Brigadier-General Reginald "Rex" Edward Harry Dyer (October 9, 1864July 23, 1927) was a British Indian Army officer.

Under his command, 150 British troops killed 379 unarmed Indians and injured 1200 (though many Indians claim a death toll in the thousands) in the Amritsar Massacre of April 13, 1919. The crowd was assembled in a park, participating in a political rally protesting the Rowlatt Act. The park was walled, and had only one entrance, which the troops blocked. Naturally, the crowd was unable to comply with commands to disperse.

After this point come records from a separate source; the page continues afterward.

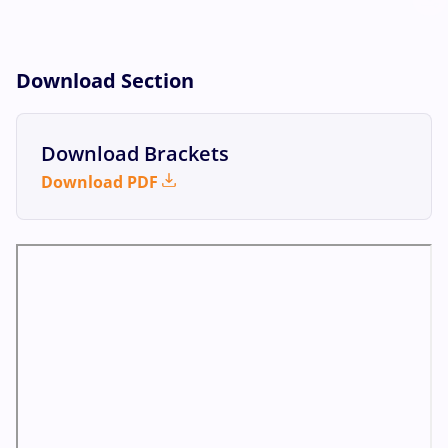
Download Section
Download Brackets
Download PDF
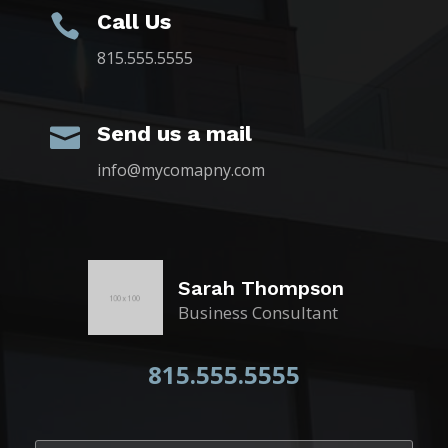
Call Us

815.555.5555
Send us a mail

info@mycomapny.com
Sarah Thompson
Business Consultant
815.555.5555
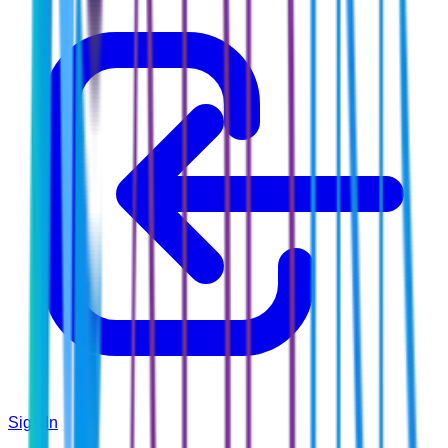
Sign In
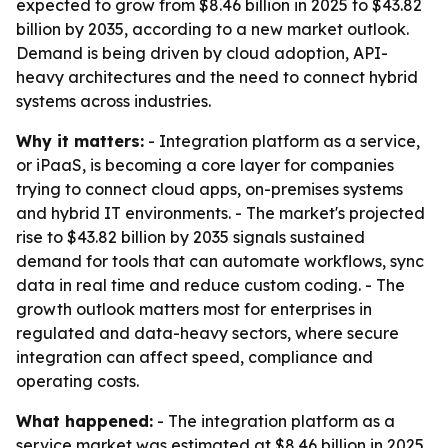
expected to grow from $8.46 billion in 2025 to $43.82
billion by 2035, according to a new market outlook.
Demand is being driven by cloud adoption, API-
heavy architectures and the need to connect hybrid
systems across industries.
Why it matters:
- Integration platform as a service,
or iPaaS, is becoming a core layer for companies
trying to connect cloud apps, on-premises systems
and hybrid IT environments. - The market's projected
rise to $43.82 billion by 2035 signals sustained
demand for tools that can automate workflows, sync
data in real time and reduce custom coding. - The
growth outlook matters most for enterprises in
regulated and data-heavy sectors, where secure
integration can affect speed, compliance and
operating costs.
What happened:
- The integration platform as a
service market was estimated at $8.46 billion in 2025.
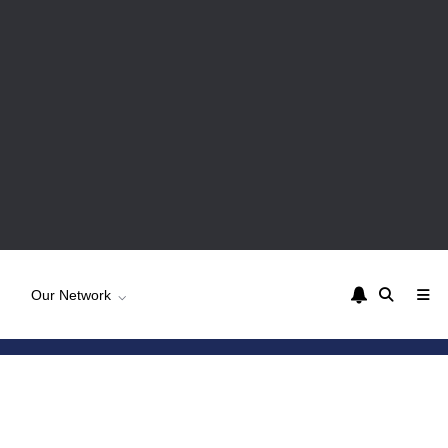
Our Network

He was in command of the 8th (Jullundur) Brigade at time of the massacre. Although London society praised his ruthlessness, he was widely condemned internationally, and the Army forced him into retirement.

Dyer was born in Murree, in modern-day Pakistan. In 1885 he was commissioned into the West Surrey Regiment, and then transferred to the Indian Army. He served in the Burma campaign (1886–7), the relief of Chitral (1895), the Mahsud blockade (1900–2), and the Zakha Khel Expedition (1908). During World War I (1914–18) he commanded the Seistan Force, for which he was mentioned in despatches. In 1919, a month after the Amritsar incident, he was heralded as the "Saviour of Thal" in the Third Anglo-Afghan War. Jullundur was his last command posting.

He died in the United Kingdom at Long Ashton, near Bristol.